Late into the constriction phase, dynamin proteins assemble around the outer plastid-dividing ring, helping provide force to squeeze the chloroplast. Meanwhile, the Z-ring and the inner plastid-dividing ring break down. During this stage, the many chloroplast DNA plasmids floating around in the stroma are partitioned and distributed to the two forming daughter chloroplasts.

Later, the dynamins migrate under the outer plastid dividing ring, into direct contact with the chloroplast's outer membrane, to cleave the chloroplast in two daughter chloroplasts.

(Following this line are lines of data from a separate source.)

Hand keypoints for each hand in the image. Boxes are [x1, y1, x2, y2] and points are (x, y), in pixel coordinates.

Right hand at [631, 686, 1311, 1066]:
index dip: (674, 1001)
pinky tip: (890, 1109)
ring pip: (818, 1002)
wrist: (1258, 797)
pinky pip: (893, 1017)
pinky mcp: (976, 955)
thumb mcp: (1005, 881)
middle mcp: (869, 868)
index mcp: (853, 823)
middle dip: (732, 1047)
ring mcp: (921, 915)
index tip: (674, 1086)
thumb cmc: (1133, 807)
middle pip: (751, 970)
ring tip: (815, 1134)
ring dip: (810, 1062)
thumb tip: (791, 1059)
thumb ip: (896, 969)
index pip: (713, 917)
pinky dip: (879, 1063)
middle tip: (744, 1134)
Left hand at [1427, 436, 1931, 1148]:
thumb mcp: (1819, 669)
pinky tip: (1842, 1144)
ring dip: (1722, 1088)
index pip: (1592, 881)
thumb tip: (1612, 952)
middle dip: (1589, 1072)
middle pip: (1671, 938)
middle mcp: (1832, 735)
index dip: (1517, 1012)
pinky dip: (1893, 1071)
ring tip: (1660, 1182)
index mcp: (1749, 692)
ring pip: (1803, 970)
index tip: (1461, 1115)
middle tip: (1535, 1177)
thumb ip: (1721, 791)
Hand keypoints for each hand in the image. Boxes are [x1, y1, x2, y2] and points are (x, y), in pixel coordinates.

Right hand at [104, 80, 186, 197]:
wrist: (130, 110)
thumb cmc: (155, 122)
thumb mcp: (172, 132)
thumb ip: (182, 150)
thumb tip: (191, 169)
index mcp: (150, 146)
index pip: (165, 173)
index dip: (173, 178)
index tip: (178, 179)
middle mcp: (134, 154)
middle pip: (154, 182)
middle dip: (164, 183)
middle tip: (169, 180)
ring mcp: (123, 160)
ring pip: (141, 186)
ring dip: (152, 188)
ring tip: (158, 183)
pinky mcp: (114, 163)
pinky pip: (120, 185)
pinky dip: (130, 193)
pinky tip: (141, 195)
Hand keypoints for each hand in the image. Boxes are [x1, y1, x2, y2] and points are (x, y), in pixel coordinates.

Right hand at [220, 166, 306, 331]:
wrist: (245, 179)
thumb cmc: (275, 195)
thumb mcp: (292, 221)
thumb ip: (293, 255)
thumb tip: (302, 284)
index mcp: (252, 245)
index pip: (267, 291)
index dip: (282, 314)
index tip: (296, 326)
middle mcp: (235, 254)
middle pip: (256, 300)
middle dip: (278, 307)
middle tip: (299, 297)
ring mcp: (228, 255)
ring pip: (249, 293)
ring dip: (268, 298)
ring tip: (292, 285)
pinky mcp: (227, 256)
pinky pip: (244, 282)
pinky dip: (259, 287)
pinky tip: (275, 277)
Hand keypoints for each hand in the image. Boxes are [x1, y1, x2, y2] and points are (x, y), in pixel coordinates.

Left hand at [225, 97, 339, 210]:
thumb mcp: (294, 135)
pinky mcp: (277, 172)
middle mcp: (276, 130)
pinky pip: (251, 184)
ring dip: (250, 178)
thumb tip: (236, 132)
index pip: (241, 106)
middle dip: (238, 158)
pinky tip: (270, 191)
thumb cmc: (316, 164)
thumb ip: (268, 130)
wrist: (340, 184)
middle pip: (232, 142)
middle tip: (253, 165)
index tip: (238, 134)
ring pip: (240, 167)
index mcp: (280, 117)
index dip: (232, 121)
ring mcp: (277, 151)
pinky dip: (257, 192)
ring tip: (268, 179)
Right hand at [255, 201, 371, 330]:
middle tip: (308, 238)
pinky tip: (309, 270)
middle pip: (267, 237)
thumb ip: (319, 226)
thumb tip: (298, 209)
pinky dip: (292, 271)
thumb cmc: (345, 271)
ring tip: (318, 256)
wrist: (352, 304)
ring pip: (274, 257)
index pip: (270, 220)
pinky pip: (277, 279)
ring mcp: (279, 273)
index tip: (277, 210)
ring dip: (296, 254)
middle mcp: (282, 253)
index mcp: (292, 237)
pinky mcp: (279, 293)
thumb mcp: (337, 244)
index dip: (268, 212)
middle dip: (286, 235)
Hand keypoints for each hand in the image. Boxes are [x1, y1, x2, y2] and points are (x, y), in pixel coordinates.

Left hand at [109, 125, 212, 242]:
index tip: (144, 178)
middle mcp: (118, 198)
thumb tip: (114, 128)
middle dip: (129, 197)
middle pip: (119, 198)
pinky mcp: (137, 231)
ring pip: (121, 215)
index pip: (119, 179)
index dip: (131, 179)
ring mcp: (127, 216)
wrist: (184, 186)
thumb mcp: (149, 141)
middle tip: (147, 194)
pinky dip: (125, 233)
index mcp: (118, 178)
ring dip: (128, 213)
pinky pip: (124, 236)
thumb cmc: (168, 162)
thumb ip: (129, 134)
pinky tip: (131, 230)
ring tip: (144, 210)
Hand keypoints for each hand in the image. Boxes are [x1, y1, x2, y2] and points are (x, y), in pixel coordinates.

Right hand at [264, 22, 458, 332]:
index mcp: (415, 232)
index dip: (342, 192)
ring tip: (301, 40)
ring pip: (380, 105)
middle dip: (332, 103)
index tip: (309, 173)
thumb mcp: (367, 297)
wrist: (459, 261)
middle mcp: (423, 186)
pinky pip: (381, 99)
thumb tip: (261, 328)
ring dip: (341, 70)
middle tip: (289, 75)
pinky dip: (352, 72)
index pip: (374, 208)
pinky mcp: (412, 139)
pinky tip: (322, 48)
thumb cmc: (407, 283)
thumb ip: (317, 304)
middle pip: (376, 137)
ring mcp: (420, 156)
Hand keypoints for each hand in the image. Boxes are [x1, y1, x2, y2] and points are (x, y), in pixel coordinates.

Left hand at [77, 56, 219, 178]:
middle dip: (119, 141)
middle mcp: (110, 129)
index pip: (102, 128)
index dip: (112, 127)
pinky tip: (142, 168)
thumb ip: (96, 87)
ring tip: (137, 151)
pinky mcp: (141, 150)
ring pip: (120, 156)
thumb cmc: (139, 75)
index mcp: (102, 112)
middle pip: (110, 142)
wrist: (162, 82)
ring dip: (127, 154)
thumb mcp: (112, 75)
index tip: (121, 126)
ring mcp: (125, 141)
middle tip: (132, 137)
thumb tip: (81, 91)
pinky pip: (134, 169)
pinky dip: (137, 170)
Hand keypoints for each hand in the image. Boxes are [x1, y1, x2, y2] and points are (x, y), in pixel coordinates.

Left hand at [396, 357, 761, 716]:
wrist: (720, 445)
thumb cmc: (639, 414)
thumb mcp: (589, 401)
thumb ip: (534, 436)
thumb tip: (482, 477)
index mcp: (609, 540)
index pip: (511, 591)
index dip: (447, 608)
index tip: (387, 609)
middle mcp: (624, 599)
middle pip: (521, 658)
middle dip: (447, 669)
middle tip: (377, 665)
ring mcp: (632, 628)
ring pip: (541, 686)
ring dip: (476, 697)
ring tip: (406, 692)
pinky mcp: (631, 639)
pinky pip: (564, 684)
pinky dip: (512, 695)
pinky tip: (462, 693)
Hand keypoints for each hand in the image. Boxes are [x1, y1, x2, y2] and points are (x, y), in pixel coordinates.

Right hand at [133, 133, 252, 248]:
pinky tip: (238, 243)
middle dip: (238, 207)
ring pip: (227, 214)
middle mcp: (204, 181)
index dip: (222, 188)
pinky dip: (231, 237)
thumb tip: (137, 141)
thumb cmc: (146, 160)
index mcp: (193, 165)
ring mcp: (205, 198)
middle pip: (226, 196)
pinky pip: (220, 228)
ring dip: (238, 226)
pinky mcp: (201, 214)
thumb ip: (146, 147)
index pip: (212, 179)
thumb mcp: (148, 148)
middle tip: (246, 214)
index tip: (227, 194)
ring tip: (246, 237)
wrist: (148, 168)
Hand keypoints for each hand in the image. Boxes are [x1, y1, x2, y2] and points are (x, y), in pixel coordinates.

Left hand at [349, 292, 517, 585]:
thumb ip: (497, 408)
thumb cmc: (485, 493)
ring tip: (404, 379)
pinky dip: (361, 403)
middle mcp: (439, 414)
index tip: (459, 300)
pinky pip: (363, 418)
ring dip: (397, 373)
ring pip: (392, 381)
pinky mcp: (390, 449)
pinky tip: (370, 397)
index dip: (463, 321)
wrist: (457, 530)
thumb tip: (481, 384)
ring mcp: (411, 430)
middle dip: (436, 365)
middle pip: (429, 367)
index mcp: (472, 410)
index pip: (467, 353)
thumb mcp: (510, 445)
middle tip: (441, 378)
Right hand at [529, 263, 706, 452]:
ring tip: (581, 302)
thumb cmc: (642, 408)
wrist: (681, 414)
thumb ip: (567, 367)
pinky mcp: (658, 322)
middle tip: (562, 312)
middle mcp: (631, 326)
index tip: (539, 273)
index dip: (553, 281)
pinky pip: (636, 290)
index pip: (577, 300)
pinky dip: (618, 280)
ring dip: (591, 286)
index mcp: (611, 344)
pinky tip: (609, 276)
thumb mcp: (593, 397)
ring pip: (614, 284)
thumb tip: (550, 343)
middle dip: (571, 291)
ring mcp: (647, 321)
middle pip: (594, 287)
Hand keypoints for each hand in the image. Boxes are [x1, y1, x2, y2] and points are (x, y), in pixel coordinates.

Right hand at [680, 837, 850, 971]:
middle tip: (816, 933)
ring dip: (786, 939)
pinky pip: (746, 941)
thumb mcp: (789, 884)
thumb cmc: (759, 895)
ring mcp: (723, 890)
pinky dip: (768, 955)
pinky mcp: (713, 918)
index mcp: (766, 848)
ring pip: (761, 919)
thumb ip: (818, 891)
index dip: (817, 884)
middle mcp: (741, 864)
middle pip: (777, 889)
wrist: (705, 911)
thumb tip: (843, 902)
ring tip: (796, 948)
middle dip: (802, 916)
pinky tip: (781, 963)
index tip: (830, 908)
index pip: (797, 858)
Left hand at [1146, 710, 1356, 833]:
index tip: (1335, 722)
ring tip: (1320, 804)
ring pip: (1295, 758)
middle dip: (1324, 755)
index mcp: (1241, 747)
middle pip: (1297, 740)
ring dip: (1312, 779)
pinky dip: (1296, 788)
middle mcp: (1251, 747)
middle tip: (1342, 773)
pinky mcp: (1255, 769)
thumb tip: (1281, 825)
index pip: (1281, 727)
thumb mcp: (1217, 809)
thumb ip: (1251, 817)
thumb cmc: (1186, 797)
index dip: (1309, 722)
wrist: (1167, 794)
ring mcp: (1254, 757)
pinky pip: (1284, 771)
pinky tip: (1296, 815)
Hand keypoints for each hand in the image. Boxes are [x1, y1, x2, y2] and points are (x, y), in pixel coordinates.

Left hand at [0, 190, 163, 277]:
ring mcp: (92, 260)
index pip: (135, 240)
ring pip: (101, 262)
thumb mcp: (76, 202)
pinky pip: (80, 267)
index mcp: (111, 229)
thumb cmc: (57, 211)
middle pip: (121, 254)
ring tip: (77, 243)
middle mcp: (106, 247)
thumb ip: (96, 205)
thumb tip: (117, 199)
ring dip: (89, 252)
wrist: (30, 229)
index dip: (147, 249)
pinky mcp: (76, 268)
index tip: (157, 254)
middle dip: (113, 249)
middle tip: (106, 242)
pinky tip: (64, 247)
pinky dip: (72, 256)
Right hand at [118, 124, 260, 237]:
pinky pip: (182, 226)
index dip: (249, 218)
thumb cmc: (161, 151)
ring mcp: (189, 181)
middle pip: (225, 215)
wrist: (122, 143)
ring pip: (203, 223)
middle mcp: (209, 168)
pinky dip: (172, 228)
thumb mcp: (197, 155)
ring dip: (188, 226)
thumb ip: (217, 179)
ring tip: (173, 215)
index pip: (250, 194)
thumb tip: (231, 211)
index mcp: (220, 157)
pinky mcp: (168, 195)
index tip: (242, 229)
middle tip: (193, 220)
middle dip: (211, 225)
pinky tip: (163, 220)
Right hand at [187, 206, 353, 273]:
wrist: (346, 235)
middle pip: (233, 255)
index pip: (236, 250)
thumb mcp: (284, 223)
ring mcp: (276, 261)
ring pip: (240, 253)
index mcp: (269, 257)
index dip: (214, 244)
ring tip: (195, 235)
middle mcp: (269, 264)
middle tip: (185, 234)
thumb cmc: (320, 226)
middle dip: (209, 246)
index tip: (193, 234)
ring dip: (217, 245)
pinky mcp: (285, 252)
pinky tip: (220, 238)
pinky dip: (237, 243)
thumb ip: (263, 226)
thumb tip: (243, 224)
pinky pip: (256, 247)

A remnant of the outer plastid dividing ring remains floating between the two daughter chloroplasts, and a remnant of the dynamin ring remains attached to one of the daughter chloroplasts.

Of the five or six rings involved in chloroplast division, only the outer plastid-dividing ring is present for the entire constriction and division phase—while the Z-ring forms first, constriction does not begin until the outer plastid-dividing ring forms.

==== Regulation ====

In species of algae that contain a single chloroplast, regulation of chloroplast division is extremely important to ensure that each daughter cell receives a chloroplast—chloroplasts can't be made from scratch. In organisms like plants, whose cells contain multiple chloroplasts, coordination is looser and less important. It is likely that chloroplast and cell division are somewhat synchronized, though the mechanisms for it are mostly unknown.

Light has been shown to be a requirement for chloroplast division. Chloroplasts can grow and progress through some of the constriction stages under poor quality green light, but are slow to complete division—they require exposure to bright white light to complete division. Spinach leaves grown under green light have been observed to contain many large dumbbell-shaped chloroplasts. Exposure to white light can stimulate these chloroplasts to divide and reduce the population of dumbbell-shaped chloroplasts.

=== Chloroplast inheritance ===

Like mitochondria, chloroplasts are usually inherited from a single parent. Biparental chloroplast inheritance—where plastid genes are inherited from both parent plants—occurs in very low levels in some flowering plants.

Many mechanisms prevent biparental chloroplast DNA inheritance, including selective destruction of chloroplasts or their genes within the gamete or zygote, and chloroplasts from one parent being excluded from the embryo. Parental chloroplasts can be sorted so that only one type is present in each offspring.

Gymnosperms, such as pine trees, mostly pass on chloroplasts paternally, while flowering plants often inherit chloroplasts maternally. Flowering plants were once thought to only inherit chloroplasts maternally. However, there are now many documented cases of angiosperms inheriting chloroplasts paternally.

Angiosperms, which pass on chloroplasts maternally, have many ways to prevent paternal inheritance. Most of them produce sperm cells that do not contain any plastids. There are many other documented mechanisms that prevent paternal inheritance in these flowering plants, such as different rates of chloroplast replication within the embryo.

Among angiosperms, paternal chloroplast inheritance is observed more often in hybrids than in offspring from parents of the same species. This suggests that incompatible hybrid genes might interfere with the mechanisms that prevent paternal inheritance.

==== Transplastomic plants ====

Recently, chloroplasts have caught attention by developers of genetically modified crops. Since, in most flowering plants, chloroplasts are not inherited from the male parent, transgenes in these plastids cannot be disseminated by pollen. This makes plastid transformation a valuable tool for the creation and cultivation of genetically modified plants that are biologically contained, thus posing significantly lower environmental risks. This biological containment strategy is therefore suitable for establishing the coexistence of conventional and organic agriculture. While the reliability of this mechanism has not yet been studied for all relevant crop species, recent results in tobacco plants are promising, showing a failed containment rate of transplastomic plants at 3 in 1,000,000.